Saturday 7 March 2015

Reading Pickwick Papers

PICKWICK PAPERS

An unusual post, I know, but I was privileged to attend Kate Forsyth’s conference, for aspiring writers of historical fiction, in the Cotswolds last September. One of the many valuable suggestions she made was that we read novels that were published in our  historical era. My MS  is set in 1833 and a young Charles Dickens published Pickwick Papers in serial form from 1836 – 1837. While I have now finished my own manuscript, which I thought I had researched fairly comprehensively, I still learnt a lot from reading this novel.

There are the  characters and plots  and language  (eg. an inn called ‘Eatanswill’!) that we immediately recognise as typifying the great master, and while I have thoroughly enjoyed some of his many epic novels, I can’t admit to finding this particular specimen a page-turner. There is no single narrative that threads through it, rather Dickens weaves in a  series of stories. These include caricatures of rascals and villains, a widowed landlady who sues the eponymous protagonist for breach of promise, as well as a couple of delightful ghost stories. I’m sure ‘A Christmas Carol’ was conceived  here.
I read a free copy on my iPad which shows that in total reading time, it took me 24 hours and 31 minutes and it is 994 pages long, so it is a commitment.

Samuel Pickwick is a compassionate, intelligent, chivalrous, retired bachelor which may go some way to explaining his landlady’s, Mrs Bardle, dreams of a marriage proposal.
File:Sam-weller-kyd.jpeg
Sam Weller

 While the retired Mr. Pickwick is no fool, Sam, his devoted servant,  with his ‘streets smarts’, certainly saves the day many times. Sam’s loyalty takes him so far that he has himself imprisoned with Mr Pickwick, whose pride forces him to choose the Fleet over paying the costs of compensating Mrs Bardle for her disappointed hopes and successful lawsuit; her case is argued by Dickens archetypal, rapacious lawyers .

I wanted to share with you some of ‘Samivel’s’ wisdom. He copies the style of his fond father’s proverbs to illustrate his point continually throughout the novel and I soon found myself  eagerly anticipating  them.

i.                     ‘…I only assisted natur, ma’am; as the doctor said to the boy’s mother, after he’d bled him to death.
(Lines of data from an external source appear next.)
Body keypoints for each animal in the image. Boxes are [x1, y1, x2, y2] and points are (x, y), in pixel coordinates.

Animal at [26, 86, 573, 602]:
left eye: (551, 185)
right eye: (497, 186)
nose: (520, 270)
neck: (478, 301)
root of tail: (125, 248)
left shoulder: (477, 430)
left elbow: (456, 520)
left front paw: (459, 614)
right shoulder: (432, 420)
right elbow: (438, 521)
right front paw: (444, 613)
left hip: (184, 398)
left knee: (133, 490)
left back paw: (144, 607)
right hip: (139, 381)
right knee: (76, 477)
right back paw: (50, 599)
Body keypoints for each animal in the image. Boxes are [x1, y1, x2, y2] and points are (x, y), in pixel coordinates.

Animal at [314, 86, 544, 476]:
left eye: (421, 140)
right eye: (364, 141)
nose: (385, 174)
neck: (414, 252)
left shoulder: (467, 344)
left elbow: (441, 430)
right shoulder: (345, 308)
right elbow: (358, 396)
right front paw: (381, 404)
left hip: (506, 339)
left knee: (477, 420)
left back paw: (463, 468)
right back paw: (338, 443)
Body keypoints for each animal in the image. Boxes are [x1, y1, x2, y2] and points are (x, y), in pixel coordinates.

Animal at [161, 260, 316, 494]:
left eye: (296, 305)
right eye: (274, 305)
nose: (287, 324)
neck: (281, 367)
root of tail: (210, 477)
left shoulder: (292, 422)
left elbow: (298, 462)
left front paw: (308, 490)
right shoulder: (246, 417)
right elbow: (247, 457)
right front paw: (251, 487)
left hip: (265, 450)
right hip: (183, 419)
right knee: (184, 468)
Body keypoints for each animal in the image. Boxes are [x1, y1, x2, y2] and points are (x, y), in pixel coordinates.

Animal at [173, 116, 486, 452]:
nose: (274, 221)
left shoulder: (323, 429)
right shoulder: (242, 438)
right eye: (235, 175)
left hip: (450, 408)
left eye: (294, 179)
ii.                   ‘If you know’d who was near, sir, I raythe think you’d change your note; as the hawk remarked to himself with a cheerful laugh, ven he heered the robin-redbreast a –singin’ round the corner.

And I can’t resist this gem from other characters.

iii.                  ‘They appeared in the form of a copious review of a work on Chinese metaphysics, Sir…He CRAMMED for it …in the Encyclopaedia Britannica.’
                  ‘Indeed!’ said Mr Pickwick: ‘I was not aware that that valuable work contained            any              information respecting Chinese metaphysics.’

‘He read for metaphysics under the letter M. and for China under the letter C. and combined his information, Sir.’

or

iv.                  ‘I have heard of a Glasgow man and a Dundee man drinking against each other for fifteen hours at a sitting. They were both suffocated at the same moment, but with this trifling exception, they were not a bit the worse for it.’

 It was good advice, Kate!  

In my novel I changed ‘my weapon of choice’ for my highwaymen from ‘flintlocks’ to ‘blunderbusses’ as further research revealed they were more commonly used by thieves. I am toying with the notion of changing ‘butt’ - as in the butt of a rifle - to ‘stock’ but I’m still considering this change. 
I was surprised to learn that Mr Pickwick changes his carriage horses after only nineteen miles into his journey. Dickens' used many clichés that I now know where popular in this era, he described sword fights and fisticuffs and wedding ceremonies and I am certainly better informed about the name of the liquor consumed in that era.